Abstract
Purpose :
To understand measurements variability between 2 different OCTA devices and to develop a conversion model that translate vascular metrics into a standardized and comparable value in patients with different stages of DR.
Methods :
A cross-sectional study was conducted in 55 patients (n=108 eyes) with diabetes type 2 (68.1±9.3yrs), 37(67%) were males.
Each eye underwent 3x3mm OCTA scans in AngioVue (Optovue RTVue,Optovue Inc) followed by 3x3mm OCTA scans in Angioplex (Cirrus HD-OCT 5000,Zeiss Meditec Inc) both centred on fovea. The Foveal Avascular Zone(FAZ) area and perimeter and the binarized Vessel Density(bVD) in the Central area, Inner Ring (3mm ø centred on fovea) and full 3mm2 area were collected from the Superficial Capillary plexus(SCP) images of both equipments. Agreement between AngioVue and Angioplex measurements was assessed by Intraclass Correlation Coefficient(ICC) and Bland-Altman plots. A conversion equation was established to transform bVD values from Angiovue in Angioplex-equivalent values. This equation was built using repeated-measures models with generalized estimating equations to account for the correlation in participants with 2 study eyes, with Angioplex measurement as the dependent variable and AngioVue measurement as the independent variable.
Results :
Binarized VD values measured by AngioVue were significantly higher than those by Angioplex (inner ring: 42.9±4.8vs35.6±3.3; p<0.001). However, a good ICC between both equipments was found for FAZ metrics (0.66 (0.52-0.77) for area and 0.59 (0.45–0.70) for perimeter), showing a good agreement of these metrics independently of the device.
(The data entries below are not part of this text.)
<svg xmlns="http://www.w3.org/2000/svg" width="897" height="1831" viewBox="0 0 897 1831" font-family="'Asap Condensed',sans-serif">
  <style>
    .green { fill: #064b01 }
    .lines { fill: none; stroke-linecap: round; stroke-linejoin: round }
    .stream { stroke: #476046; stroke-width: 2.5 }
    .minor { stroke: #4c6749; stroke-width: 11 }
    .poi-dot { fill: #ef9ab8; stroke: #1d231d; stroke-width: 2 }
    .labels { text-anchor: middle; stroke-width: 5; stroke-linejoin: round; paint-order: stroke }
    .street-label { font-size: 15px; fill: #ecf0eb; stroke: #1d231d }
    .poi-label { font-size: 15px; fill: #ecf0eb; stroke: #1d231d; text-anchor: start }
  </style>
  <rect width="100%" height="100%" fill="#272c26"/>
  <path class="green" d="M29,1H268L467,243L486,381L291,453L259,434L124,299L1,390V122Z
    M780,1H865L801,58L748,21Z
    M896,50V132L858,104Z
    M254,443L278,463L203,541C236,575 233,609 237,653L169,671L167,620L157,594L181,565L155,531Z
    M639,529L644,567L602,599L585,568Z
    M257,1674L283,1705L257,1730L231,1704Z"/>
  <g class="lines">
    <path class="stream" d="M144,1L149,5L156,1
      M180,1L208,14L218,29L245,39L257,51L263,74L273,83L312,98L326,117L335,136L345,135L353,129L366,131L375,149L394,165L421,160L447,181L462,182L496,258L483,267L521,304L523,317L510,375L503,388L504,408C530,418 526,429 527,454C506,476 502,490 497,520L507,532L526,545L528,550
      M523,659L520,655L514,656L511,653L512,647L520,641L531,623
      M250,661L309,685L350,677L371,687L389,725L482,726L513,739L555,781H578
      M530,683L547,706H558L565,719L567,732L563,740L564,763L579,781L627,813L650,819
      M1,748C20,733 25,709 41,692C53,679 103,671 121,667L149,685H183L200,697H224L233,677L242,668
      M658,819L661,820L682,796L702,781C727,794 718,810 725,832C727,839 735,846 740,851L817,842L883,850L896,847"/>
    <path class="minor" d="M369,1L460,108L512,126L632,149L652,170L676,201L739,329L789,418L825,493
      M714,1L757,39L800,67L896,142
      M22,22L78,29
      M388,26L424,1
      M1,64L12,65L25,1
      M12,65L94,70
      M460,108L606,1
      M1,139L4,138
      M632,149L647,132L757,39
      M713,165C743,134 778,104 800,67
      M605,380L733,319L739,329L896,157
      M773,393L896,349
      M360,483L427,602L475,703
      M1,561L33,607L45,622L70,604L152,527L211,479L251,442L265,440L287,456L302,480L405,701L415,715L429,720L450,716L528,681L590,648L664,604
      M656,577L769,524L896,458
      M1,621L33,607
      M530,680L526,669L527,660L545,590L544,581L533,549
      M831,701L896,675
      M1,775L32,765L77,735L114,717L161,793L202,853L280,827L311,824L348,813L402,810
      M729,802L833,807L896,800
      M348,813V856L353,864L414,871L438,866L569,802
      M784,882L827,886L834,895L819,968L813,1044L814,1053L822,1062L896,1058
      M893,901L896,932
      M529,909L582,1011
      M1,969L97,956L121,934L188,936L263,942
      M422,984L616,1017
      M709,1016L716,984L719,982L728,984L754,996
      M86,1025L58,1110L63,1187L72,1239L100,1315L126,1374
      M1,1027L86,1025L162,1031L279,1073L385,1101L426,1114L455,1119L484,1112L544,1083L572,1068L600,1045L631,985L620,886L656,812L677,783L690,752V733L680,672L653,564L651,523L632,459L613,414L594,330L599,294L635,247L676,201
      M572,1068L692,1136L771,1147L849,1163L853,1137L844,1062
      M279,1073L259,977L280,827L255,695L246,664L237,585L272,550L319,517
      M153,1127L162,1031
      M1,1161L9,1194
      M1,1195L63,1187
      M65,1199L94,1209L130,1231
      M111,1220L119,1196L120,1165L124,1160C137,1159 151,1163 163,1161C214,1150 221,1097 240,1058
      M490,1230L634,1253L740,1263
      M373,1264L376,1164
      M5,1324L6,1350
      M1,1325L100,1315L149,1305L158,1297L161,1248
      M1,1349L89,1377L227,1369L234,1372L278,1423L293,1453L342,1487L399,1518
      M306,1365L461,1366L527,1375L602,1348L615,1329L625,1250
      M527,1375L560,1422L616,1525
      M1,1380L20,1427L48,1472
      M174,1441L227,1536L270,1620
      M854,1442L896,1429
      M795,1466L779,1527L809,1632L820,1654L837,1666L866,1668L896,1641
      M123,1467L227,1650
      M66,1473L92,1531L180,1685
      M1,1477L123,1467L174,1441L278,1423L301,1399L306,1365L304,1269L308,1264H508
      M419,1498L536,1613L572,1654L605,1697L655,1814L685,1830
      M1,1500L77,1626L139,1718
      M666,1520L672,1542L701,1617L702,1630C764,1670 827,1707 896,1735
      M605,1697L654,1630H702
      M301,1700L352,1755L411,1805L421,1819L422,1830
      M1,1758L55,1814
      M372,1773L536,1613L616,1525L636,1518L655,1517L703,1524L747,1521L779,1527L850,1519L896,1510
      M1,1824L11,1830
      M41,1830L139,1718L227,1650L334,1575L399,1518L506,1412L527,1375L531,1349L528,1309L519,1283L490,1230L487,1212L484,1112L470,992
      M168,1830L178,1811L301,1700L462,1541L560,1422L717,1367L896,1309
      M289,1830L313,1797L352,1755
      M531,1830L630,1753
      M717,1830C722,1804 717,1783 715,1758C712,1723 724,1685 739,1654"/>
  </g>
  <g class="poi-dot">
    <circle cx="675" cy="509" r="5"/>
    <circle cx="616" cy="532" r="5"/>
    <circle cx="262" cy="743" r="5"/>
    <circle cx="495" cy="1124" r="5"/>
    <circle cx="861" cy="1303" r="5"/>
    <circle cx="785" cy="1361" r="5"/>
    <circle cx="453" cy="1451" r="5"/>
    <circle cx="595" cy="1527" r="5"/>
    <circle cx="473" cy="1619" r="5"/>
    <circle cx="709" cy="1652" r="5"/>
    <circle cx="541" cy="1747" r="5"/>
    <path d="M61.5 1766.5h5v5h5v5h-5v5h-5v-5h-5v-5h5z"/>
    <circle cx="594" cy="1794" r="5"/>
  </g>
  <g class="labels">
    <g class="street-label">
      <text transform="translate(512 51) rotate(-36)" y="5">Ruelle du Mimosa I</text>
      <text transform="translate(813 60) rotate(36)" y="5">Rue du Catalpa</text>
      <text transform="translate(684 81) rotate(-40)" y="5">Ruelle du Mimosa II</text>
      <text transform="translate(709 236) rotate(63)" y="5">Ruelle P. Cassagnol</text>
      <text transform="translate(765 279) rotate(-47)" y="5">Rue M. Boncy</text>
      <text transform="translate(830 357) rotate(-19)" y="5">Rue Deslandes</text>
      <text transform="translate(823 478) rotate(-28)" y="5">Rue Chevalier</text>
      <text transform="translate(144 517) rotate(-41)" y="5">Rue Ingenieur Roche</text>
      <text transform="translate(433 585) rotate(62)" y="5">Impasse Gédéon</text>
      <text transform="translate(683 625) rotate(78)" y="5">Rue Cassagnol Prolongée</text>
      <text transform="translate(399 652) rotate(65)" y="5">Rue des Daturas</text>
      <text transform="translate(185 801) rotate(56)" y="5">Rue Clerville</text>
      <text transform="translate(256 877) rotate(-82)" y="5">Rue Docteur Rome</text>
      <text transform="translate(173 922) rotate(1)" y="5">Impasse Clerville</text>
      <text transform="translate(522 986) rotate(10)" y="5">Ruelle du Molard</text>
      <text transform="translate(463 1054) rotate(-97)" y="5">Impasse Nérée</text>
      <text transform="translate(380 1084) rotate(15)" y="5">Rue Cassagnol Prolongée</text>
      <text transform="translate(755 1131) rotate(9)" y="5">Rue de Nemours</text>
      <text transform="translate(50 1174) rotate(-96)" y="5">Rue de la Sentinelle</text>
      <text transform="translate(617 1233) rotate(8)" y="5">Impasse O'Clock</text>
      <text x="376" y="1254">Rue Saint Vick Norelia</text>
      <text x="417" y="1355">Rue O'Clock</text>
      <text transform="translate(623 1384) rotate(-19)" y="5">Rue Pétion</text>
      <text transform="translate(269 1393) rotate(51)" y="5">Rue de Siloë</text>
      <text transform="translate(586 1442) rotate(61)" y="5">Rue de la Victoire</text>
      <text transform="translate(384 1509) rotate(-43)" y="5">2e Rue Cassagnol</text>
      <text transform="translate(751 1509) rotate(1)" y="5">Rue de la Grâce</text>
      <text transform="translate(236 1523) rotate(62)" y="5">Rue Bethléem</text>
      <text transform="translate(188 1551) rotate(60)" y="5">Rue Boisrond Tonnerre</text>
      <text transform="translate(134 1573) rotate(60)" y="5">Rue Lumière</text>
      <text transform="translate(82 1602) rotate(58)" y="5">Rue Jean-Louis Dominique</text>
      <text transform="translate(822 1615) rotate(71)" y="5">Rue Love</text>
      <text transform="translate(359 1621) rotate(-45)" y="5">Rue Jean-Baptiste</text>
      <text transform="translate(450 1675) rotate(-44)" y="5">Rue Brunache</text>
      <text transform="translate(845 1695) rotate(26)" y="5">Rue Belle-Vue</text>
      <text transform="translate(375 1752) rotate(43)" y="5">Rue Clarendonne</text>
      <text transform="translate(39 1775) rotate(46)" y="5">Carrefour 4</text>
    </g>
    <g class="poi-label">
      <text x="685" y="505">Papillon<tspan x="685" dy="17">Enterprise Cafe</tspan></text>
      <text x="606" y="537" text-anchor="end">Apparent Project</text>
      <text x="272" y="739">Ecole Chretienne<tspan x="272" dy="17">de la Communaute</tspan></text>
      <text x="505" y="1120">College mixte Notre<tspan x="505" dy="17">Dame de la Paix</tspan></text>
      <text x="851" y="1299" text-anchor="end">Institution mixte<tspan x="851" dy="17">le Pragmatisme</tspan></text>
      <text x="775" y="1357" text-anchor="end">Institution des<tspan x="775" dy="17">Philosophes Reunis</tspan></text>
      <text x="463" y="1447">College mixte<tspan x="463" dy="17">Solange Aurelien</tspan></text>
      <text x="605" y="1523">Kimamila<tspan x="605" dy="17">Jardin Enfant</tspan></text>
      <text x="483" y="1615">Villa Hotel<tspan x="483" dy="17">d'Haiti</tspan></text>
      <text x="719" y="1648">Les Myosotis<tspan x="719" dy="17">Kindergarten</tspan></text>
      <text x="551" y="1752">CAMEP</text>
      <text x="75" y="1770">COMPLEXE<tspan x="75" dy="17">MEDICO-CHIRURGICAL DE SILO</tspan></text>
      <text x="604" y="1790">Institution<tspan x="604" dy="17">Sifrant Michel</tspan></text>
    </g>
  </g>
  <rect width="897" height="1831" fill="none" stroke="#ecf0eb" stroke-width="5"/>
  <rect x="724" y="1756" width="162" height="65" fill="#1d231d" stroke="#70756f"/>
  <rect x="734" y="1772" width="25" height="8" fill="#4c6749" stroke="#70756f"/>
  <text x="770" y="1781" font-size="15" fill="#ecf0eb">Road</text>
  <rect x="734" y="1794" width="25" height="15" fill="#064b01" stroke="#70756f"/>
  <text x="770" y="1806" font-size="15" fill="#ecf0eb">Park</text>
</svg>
Regarding the conversion model between devices, the following equation was derived: Angioplex bVD=(Angiovue bVD x 0.45) + 16.3. With this equation,84% of the Angioplex-equivalent bVD values fell within 10% of the real measurements using Angioplex. The obtained difference between converted and real values of bVD was <7.21.
Conclusions :
Despite the use of distinct algorithms to detect binarized retina VD between different OCTA equipments, we propose a conversion model to obtain comparable bVD measurements between AngioVue and Angioplex devices in diabetic eyes with distinct levels of severity. This conversion model opens important possibilities for clinical trials to pool data from different OCTA instruments, allowing comparison of results within and between groups that are using distinct instruments.
This abstract was presented at the 2022 ARVO Annual Meeting, held in Denver, CO, May 1-4, 2022, and virtually.